Now, to be fair, by the time the National Guard arrived late in the evening of May 2, there’d already been a fire set at the Kent State campus’s ROTC building, and as the building burned, more than a thousand protesters surrounded the conflagration, some of them not only cheering on the flames but actually slashing the fire hoses being used to try and put out the fire. Arrests were made, tear gas was utilized, and at least one student was wounded with a bayonet, which sounds bad enough, but after Governor Rhodes made the tactic error of holding a press conference on May 3 during which he called the protesters “un-American,” pounding his fists on the desk from which he was speaking and threatening to ban further demonstrations, things began to get even worse.

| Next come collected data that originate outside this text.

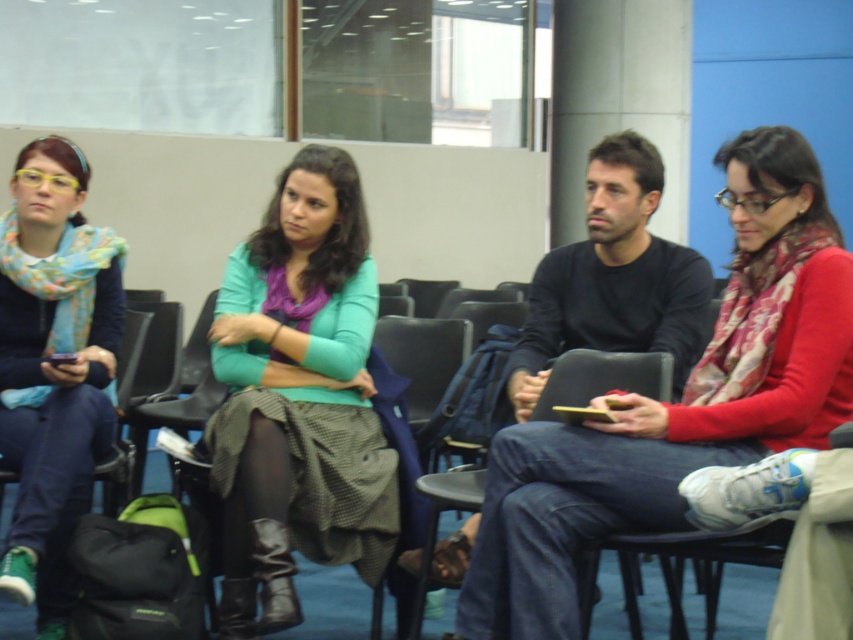
Which of these two, teal sweater at center or black matte sweater at center, stands shorter?

Standing shorter between the two is black matte sweater at center.

Is teal sweater at center taller than black matte sweater at center?

Yes.

At what (x,y) coordinates should I click in order to perform the action: click on teal sweater at center. Please return your answer as a coordinate pair (x, y). This screenshot has height=640, width=853. Looking at the image, I should click on (299, 397).

Who is more forward, (78,486) or (621,282)?

Point (78,486) is in front.

Between point (68, 344) and point (538, 272), which one is positioned behind?

The point (68, 344) is more distant.

Identify the location of matte blue scarf at left. The width and height of the screenshot is (853, 640). (53, 365).

Identify the location of matte blue scarf at left. (53, 365).

What do you see at coordinates (299, 397) in the screenshot? This screenshot has width=853, height=640. I see `teal sweater at center` at bounding box center [299, 397].

Can you confirm if teal sweater at center is bigger than matte blue scarf at left?

Yes, teal sweater at center is bigger than matte blue scarf at left.

Find the location of a particular element. The height and width of the screenshot is (640, 853). teal sweater at center is located at coordinates (299, 397).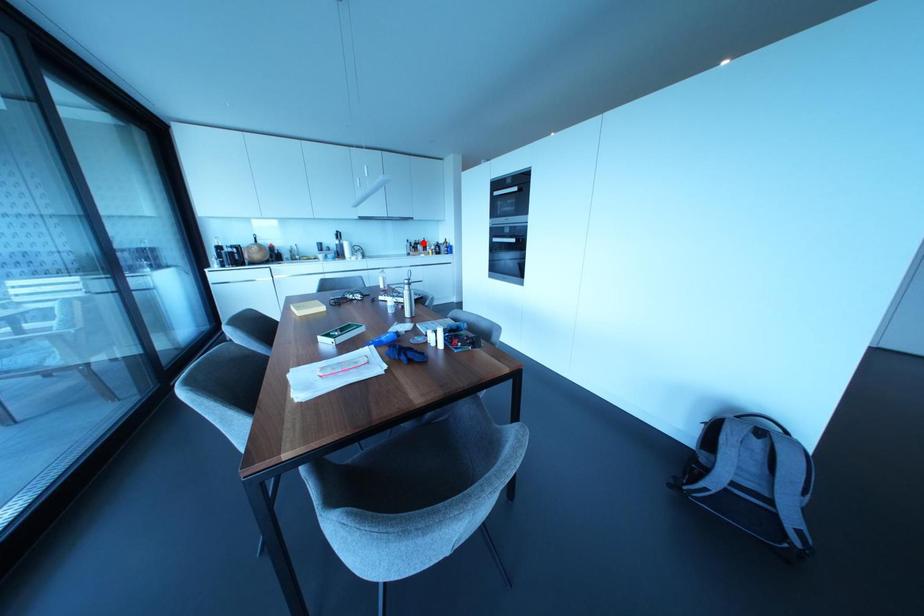
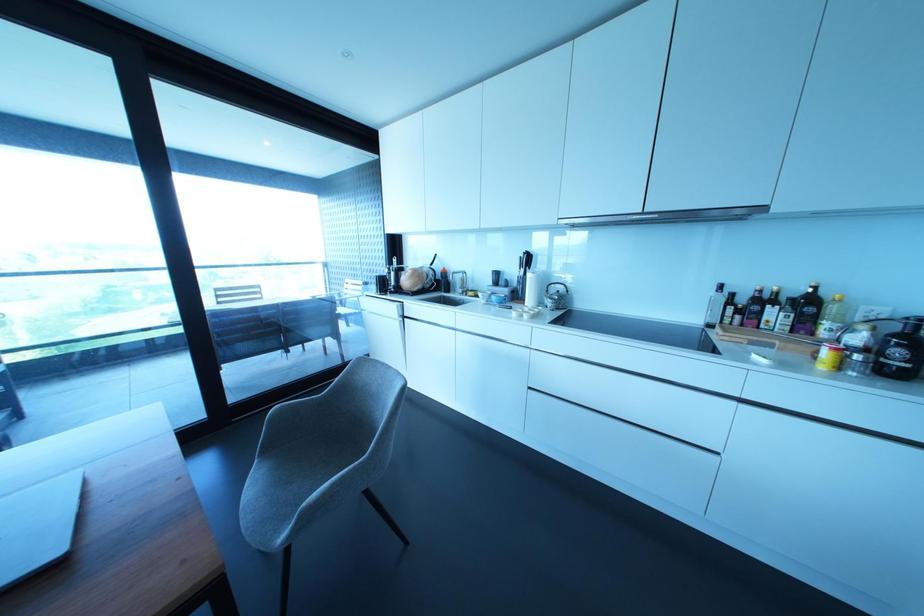
Locate, in the second image, the point that corresponds to the highlighted location in the first image.

(807, 304)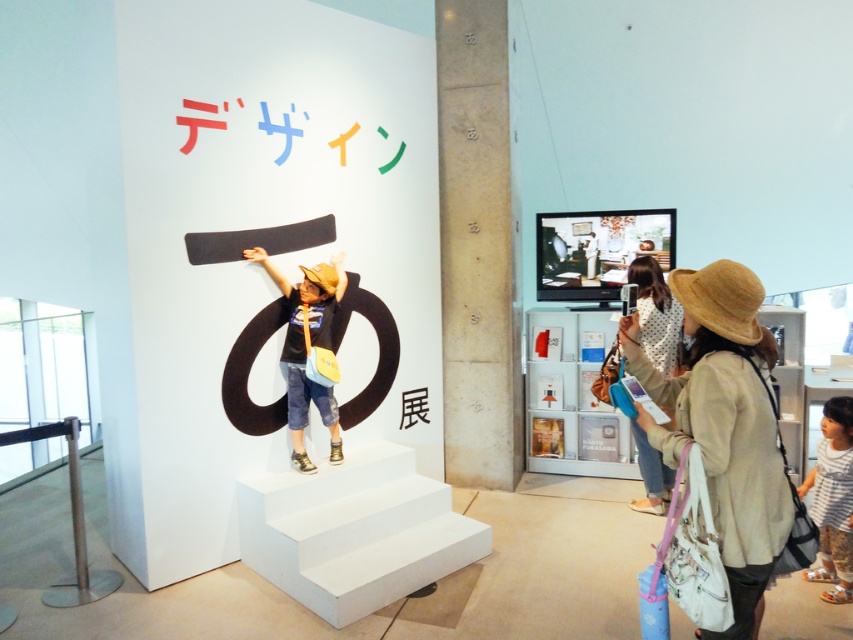
Does beige straw hat at right have a greater width compared to denim shorts at center?

In fact, beige straw hat at right might be narrower than denim shorts at center.

Which is more to the right, beige straw hat at right or denim shorts at center?

beige straw hat at right is more to the right.

Which is behind, point (682, 272) or point (322, 394)?

Point (322, 394)

Image resolution: width=853 pixels, height=640 pixels. Identify the location of beige straw hat at right. (724, 424).

Who is taller, beige straw hat at right or light brown straw hat at center?

Standing taller between the two is beige straw hat at right.

In the scene shown: Is beige straw hat at right below light brown straw hat at center?

Yes, beige straw hat at right is below light brown straw hat at center.

I want to click on beige straw hat at right, so click(724, 424).

Locate an element on the screen. The width and height of the screenshot is (853, 640). beige straw hat at right is located at coordinates (724, 424).

What do you see at coordinates (306, 348) in the screenshot?
I see `denim shorts at center` at bounding box center [306, 348].

Where is `denim shorts at center`? denim shorts at center is located at coordinates (306, 348).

And so we come to May 4, the day when a protest which began at noon – and, unlike previous days, had begun in a perfectly non-violent fashion – was abruptly interrupted by two National Guard units, attempting to disperse the students. The reaction from the students was, again, not as nonviolent as it perhaps should’ve been, with the protesters throwing rocks. The National Guard came back with tear gas and got more rocks for their trouble. In turn, they retreated for a time before returning with bayonets and rifles, a decision which understandably inspired a number of departures, but some protesters still remained…and at 12:24 pm, things went horribly, horribly wrong.v

It started when a National Guardsman named Sgt. Myron Pryor decided to start firing at students with his .45 pistol. Other guardsmen followed suit with their rifles. By the time all was said and done, nine students had been wounded and four had been killed. Of the four dead, two of them weren’t even protesters, just a couple of kids who’d been walking to class, and the other two, although they had been protesting, were still a few hundred feet away from the guardsmen and could in no way have been perceived as a threat.

So, yeah, if you’re looking for a moment that created an “us vs. them” environment between the youth of America and the adults who were making the decisions for their nation, there you go.

Between the television coverage and the photographs of the tragedy and its aftermath that ran in LIFE Magazine, there was an understandable – and considerable – uproar around the country, and when Neil Young picked up that particular issue of LIFE…well, we went into a bit more detail about how things went down on that when we wrote about the anniversary of the recording of “Ohio” last year, which you can read right here, but now that you know what went down, don’t expect to ever hear the song the same way again.